CLOs: ABN Amro opens a new asset class


Published on:

SovRisc is capital markets disintermediation and may transform the $50 billion export loan guarantee business.

“We looked at the structured trade finance market and discussed different ways of financing these portfolios,” says Niall Cameron, head of global markets at ABN Amro.

“What we have done is to take an asset class that was relatively illiquid and use securitization techniques to create a highly liquid bond.”

It’s a pattern that, over the years, has enhanced the efficiency of financing various assets including residential mortgage loans but also credit cards, leases and auto loans. In the case of SovRisc, the underlying assets in the $25 billion programme are export guarantee loans originated by ABN Amro. There are 22 loans guaranteed by the export credit agencies (of the US, France, Germany and UK), in the $1.05 billion SovRisc Series 1.

“In the ECA market this is something that has been talked about for 10 years,” says Gareth Thomas, head of cross-border structured finance at ABN Amro. These ECA institutions support exporters by guaranteeing loans supporting finance for capital goods.

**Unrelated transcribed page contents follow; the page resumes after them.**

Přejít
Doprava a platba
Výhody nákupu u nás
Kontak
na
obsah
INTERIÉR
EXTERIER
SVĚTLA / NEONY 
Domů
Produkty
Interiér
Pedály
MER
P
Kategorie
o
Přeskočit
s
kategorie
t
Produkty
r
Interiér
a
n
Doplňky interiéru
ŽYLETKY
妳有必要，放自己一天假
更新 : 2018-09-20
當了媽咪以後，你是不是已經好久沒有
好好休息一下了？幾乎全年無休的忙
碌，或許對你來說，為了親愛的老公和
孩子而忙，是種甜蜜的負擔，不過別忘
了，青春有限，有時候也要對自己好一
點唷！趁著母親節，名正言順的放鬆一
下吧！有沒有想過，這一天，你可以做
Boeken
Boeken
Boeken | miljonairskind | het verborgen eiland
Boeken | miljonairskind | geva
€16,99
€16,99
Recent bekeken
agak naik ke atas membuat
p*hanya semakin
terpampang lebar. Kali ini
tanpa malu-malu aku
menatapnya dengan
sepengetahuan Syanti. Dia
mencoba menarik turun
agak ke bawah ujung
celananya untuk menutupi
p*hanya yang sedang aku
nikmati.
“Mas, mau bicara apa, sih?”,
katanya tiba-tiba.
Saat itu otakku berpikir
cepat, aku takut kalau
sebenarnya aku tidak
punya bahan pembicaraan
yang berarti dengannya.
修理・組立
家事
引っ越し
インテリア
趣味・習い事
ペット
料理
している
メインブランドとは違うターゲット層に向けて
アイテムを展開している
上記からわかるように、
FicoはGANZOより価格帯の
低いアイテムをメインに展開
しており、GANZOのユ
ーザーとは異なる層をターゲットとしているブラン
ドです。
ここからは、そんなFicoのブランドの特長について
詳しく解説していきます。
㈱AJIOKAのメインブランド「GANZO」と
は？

This is not a true securitization, says Paolo Tomassetti, director in asset securitization, as payment does not rely on the performance of the portfolio but relies on the guarantors instead.

The complexity of repackaging this type of risk – four different export guarantee agencies – should not be underestimated. “It took 18 months of heaving and lifting to get done,” says Cameron. A large part of the process was spent getting the ECAs, investors and, most important, the rating agencies comfortable with the concept.

Tomassetti says that the overriding objective was to efficiently get a bullet maturity, not straightforward when the underlying assets are amortizing loans – unless there is significant overcollaterization or a liquidity facility.

ABN Amro created an innovative solution involving a two-stage process that begins seven months ahead of the scheduled redemption date. At the first stage, ABN Amro has an option to provide a liquidity facility or buy back the bonds. If ABN chooses not to exercise the trustee can instigate an online auction of the redemption portfolio with 15 banks. The next stage would entail a manager being selected to organize an ABS using the segregated portfolio. In addition to the $1 billion sold to institutional investors, the SPV also issued a $50 million A2 note, bought by ABN Amro, which is used to mitigate market risk regarding the ability to sell the assets at par and so is not credit enhancement.

These assets should provide a steady stream of bonds. Cameron foresees three deals a year sized at $1billion each. By using the capital markets in this manner ABN Amro will increase its competitiveness in the STF arena (Citigroup, SG, BNPP are the other leading players).

SovRisc priced at treasuries plus 34 basis points equivalent to Libor less 12bp at the time of pricing. Other banks have used ABCPs to fund these assets, which are typically originated at Libor flat or even less. However, conduit funding has accounting implications through the back-up lines they require.